··· Page excerpt

This article is organized as follows. First, we describe earlier work in artificial chemistry that is most related to the approach introduced here. Then, we explain the basic workings of combinatory logic and how we adapted it in an artificial chemistry. Third, following earlier work, we discuss how autocatalytic sets can be used to detect emerging phenomena in this system, and propose a novel measure of emergent complexity, which is well adapted to the introduced system. Finally, we describe our experiments showcasing the emergence of complex structures in combinatory chemistry and discuss their implications.

## 2 Artificial Chemistries

Artificial chemistries are models inspired in natural chemical systems that are usually defined by three different components: a set of possible molecules, a set of reactions, and a reactor algorithm describing the reaction vessel and how molecules interact with each other (Dittrich et al., 2001). In the following discussion, we will focus on the algorithmic chemistries that are the closest to the present work.

AlChemy (Fontana & Buss, 1994) is an artificial chemistry where molecules are given by *λ*-calculus expressions. *λ*-calculus is a mathematical formalism that, like Turing machines, can describe any computable function. In AlChemy, pairs of randomly sampled expressions are joined through function application, evaluated, and the corresponding result is added back to the population. To keep the population size bounded, expressions are randomly discarded. Fontana and Buss showed that expressions that computed themselves quickly emerged in this system, which they called *level 0 organizations*. Furthermore, when these expressions were explicitly prohibited, a more complex organization emerged where every expression in a set was computed by other expressions within the same set (level 1 organizations). Finally, mixing level 1 organizations could lead to higher order interactions between them (level 2 organizations). Yet, this system had some limitations. First, each level of organization was only reached after external interventions. In addition, programs were evaluated using *β* reductions, which require that they reach a normal form, namely, that there are no more *λ*-calculus rules than can be applied. Thus, recursive programs, which never reach a normal form, are banned from the system. Here, we use weak reductions instead, allowing the system to compute the time evolution of programs that never reach a formal form. Interestingly, it is exactly in this way that emergent metabolisms are represented. Furthermore, in AlChemy, two processes were introduced as analogues of food and waste, respectively. First, when expressions are combined, they are not removed from the system, allowing the system to temporarily grow in size. Second, expressions that after being combined with existing expressions do not match any *λ*-calculus reduction rules are removed. Without these processes, complex organizations fail to emerge. Yet, it is not clear under which circumstances these external interventions would not be needed anymore in order for the system to evolve autonomously. Finally, bounding the total number of expressions by randomly removing excess ones creates perturbations to the system that can arbitrarily affect the dynamics. Fontana and Buss (1996) later proposed MC2, a chemistry based on linear logic that addressed some of these limitations (notably, conservation of mass), although we are not aware of empirical work on it.

······
··· Data under study

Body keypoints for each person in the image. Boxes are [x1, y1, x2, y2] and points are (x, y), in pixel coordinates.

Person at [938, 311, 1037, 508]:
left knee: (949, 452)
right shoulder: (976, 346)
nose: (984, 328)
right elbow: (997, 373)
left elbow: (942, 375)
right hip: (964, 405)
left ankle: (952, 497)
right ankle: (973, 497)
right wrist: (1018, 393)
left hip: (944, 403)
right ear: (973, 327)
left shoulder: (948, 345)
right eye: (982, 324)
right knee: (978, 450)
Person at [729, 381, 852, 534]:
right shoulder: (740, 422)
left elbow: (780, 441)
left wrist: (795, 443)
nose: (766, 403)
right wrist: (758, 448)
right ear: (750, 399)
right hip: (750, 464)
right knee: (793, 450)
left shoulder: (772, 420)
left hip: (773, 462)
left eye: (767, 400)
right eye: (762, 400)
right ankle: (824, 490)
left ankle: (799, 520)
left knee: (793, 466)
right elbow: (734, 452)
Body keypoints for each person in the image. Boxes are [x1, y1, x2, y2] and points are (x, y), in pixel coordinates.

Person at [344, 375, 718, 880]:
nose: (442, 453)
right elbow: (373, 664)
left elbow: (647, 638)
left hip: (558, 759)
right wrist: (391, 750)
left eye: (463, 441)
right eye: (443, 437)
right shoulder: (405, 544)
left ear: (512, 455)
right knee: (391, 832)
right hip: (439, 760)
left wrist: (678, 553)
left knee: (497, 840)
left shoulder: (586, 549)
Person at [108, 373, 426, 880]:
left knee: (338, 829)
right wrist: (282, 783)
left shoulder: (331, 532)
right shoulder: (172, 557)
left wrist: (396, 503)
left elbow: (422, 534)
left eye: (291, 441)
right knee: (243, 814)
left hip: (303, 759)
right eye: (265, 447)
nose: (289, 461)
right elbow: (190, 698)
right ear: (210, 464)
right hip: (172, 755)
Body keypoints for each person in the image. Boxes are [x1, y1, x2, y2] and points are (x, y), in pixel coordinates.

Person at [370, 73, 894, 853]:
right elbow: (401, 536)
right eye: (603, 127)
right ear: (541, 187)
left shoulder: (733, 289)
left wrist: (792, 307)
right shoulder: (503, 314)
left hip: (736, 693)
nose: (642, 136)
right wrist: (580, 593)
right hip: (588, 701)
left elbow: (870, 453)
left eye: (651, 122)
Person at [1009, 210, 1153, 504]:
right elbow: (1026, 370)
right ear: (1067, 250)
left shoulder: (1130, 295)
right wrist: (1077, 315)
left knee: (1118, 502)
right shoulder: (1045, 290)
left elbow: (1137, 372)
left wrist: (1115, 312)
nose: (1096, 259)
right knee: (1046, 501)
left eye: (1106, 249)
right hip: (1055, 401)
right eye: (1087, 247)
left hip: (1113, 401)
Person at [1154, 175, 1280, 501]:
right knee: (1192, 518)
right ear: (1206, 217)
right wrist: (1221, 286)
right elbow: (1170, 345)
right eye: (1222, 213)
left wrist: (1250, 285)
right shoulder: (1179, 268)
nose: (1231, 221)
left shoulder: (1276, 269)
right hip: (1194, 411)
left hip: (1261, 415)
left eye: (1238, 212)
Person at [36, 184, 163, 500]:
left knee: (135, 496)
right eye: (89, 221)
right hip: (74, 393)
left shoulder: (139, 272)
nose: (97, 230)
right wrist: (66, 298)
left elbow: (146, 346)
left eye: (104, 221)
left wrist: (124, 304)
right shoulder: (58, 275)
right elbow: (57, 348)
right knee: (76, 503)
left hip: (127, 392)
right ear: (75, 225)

······
··· Data under study

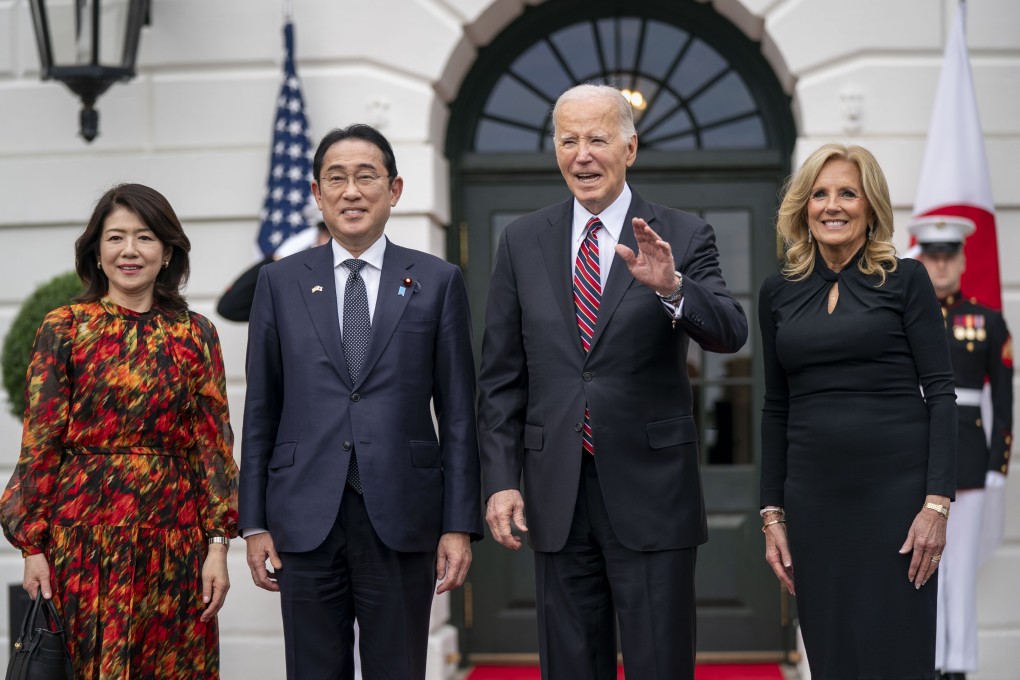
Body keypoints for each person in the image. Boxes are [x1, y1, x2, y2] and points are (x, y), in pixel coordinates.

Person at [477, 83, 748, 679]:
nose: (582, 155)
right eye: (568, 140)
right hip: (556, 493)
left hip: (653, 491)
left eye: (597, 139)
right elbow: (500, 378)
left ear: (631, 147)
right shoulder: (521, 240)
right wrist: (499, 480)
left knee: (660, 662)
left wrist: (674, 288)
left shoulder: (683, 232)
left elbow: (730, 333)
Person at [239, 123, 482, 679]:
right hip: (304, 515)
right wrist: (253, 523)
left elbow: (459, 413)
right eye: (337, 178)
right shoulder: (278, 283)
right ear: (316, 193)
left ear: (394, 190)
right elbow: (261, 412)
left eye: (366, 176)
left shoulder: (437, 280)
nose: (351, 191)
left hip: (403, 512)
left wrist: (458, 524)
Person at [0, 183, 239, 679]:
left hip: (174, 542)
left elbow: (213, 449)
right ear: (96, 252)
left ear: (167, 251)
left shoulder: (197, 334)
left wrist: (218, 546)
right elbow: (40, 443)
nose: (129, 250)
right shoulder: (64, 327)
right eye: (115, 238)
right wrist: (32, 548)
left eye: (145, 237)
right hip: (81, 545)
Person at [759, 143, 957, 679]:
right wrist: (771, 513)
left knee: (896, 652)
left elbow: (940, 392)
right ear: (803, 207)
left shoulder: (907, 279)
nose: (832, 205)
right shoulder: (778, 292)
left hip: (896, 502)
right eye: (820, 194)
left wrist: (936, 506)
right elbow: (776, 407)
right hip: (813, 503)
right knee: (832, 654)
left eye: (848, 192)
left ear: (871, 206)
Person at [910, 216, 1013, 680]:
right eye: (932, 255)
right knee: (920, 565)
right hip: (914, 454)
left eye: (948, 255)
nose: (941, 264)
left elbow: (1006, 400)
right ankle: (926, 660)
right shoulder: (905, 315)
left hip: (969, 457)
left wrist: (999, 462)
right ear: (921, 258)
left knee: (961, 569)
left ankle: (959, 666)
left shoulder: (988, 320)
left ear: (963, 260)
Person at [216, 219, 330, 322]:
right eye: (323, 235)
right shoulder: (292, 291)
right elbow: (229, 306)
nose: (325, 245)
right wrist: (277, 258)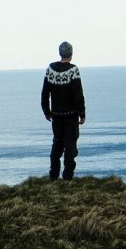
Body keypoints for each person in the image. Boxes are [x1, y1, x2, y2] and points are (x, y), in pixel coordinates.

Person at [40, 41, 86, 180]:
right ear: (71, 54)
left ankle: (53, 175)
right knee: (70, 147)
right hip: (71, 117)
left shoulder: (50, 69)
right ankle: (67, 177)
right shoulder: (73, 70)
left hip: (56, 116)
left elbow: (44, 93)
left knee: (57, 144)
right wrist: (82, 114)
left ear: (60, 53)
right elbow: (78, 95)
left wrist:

······

Reproduce the artificial chemistry excerpt in full, word for word. Work only from the artificial chemistry excerpt and leave the items aside.

• **Result of the exercise**
This article is organized as follows. First, we describe earlier work in artificial chemistry that is most related to the approach introduced here. Then, we explain the basic workings of combinatory logic and how we adapted it in an artificial chemistry. Third, following earlier work, we discuss how autocatalytic sets can be used to detect emerging phenomena in this system, and propose a novel measure of emergent complexity, which is well adapted to the introduced system. Finally, we describe our experiments showcasing the emergence of complex structures in combinatory chemistry and discuss their implications.

## 2 Artificial Chemistries

Artificial chemistries are models inspired in natural chemical systems that are usually defined by three different components: a set of possible molecules, a set of reactions, and a reactor algorithm describing the reaction vessel and how molecules interact with each other (Dittrich et al., 2001). In the following discussion, we will focus on the algorithmic chemistries that are the closest to the present work.

AlChemy (Fontana & Buss, 1994) is an artificial chemistry where molecules are given by *λ*-calculus expressions. *λ*-calculus is a mathematical formalism that, like Turing machines, can describe any computable function. In AlChemy, pairs of randomly sampled expressions are joined through function application, evaluated, and the corresponding result is added back to the population. To keep the population size bounded, expressions are randomly discarded. Fontana and Buss showed that expressions that computed themselves quickly emerged in this system, which they called *level 0 organizations*. Furthermore, when these expressions were explicitly prohibited, a more complex organization emerged where every expression in a set was computed by other expressions within the same set (level 1 organizations). Finally, mixing level 1 organizations could lead to higher order interactions between them (level 2 organizations). Yet, this system had some limitations. First, each level of organization was only reached after external interventions. In addition, programs were evaluated using *β* reductions, which require that they reach a normal form, namely, that there are no more *λ*-calculus rules than can be applied. Thus, recursive programs, which never reach a normal form, are banned from the system. Here, we use weak reductions instead, allowing the system to compute the time evolution of programs that never reach a formal form. Interestingly, it is exactly in this way that emergent metabolisms are represented. Furthermore, in AlChemy, two processes were introduced as analogues of food and waste, respectively. First, when expressions are combined, they are not removed from the system, allowing the system to temporarily grow in size. Second, expressions that after being combined with existing expressions do not match any *λ*-calculus reduction rules are removed. Without these processes, complex organizations fail to emerge. Yet, it is not clear under which circumstances these external interventions would not be needed anymore in order for the system to evolve autonomously. Finally, bounding the total number of expressions by randomly removing excess ones creates perturbations to the system that can arbitrarily affect the dynamics. Fontana and Buss (1996) later proposed MC2, a chemistry based on linear logic that addressed some of these limitations (notably, conservation of mass), although we are not aware of empirical work on it.